Texto proporcionado ->
============
Por Diego Zúñiga Septiembre 23, 2016

“Imposible salir  de la Tierra”,  de Alejandra Costamagna.

 

 

Hace más de 15 años, Alejandra Costamagna (1970) publicaba su primer libro de cuentos, Malas noches, y ya demostraba un talento especial para el género breve: imágenes epifánicas en medio de historias cotidianas, silenciosas, absolutamente reconocibles. Lo que vino después fueron un par de libros más de cuentos donde Costamagna iría bajando la voz mientras experimentaba cada vez más con las palabras, capturando una lengua viva, chilena, para hablar de personajes solitarios, de parejas que no tienen vuelta, de la infancia y de los viajes, de gatos, locura y muerte. Decir que Costamagna es la mejor cuentista chilena de su generación es, a esta altura, un lugar común. Lo que habría que agregar es que dentro de Latinoamérica ha ido encontrando más y más lectores, por lo que no es casualidad que su último libro, Imposible salir de la Tierra —una antología con diez de sus mejores cuentos—, sea publicado por dos de las editoriales independientes más importantes de esta parte del continente: Estruendomudo (Perú) y Almadía (México). A Chile acaba de llegar la edición de Estruendomudo.
—¿Qué le pasó a Alejandra Costamagna entre los más de 15 años que separan su primer libro de cuentos y esta antología?
============
Orden de trabajo -> Extrae íntegro el texto proporcionado, sin alterar una sola palabra. Las filas provienen de otra fuente.
============
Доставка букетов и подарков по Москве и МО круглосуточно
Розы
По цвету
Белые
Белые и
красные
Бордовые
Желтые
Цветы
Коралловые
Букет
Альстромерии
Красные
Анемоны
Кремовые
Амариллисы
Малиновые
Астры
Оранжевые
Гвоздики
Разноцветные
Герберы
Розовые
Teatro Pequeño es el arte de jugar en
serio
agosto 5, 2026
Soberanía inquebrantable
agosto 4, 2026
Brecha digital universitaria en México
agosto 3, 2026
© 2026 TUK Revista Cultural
============
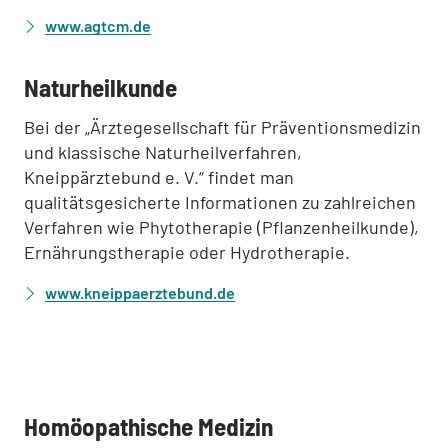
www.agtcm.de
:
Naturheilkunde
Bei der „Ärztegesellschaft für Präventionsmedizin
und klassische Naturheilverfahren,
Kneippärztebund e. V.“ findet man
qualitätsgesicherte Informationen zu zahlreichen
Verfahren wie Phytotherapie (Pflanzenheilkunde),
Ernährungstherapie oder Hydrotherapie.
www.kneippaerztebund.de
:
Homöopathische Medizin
============
Espacio de respuesta ->
Por Diego Zúñiga Septiembre 23, 2016

“Imposible salir  de la Tierra”,  de Alejandra Costamagna.

 

 

Hace más de 15 años, Alejandra Costamagna (1970) publicaba su primer libro de cuentos, Malas noches, y ya demostraba un talento especial para el género breve: imágenes epifánicas en medio de historias cotidianas, silenciosas, absolutamente reconocibles. Lo que vino después fueron un par de libros más de cuentos donde Costamagna iría bajando la voz mientras experimentaba cada vez más con las palabras, capturando una lengua viva, chilena, para hablar de personajes solitarios, de parejas que no tienen vuelta, de la infancia y de los viajes, de gatos, locura y muerte. Decir que Costamagna es la mejor cuentista chilena de su generación es, a esta altura, un lugar común. Lo que habría que agregar es que dentro de Latinoamérica ha ido encontrando más y más lectores, por lo que no es casualidad que su último libro, Imposible salir de la Tierra —una antología con diez de sus mejores cuentos—, sea publicado por dos de las editoriales independientes más importantes de esta parte del continente: Estruendomudo (Perú) y Almadía (México). A Chile acaba de llegar la edición de Estruendomudo.
—¿Qué le pasó a Alejandra Costamagna entre los más de 15 años que separan su primer libro de cuentos y esta antología?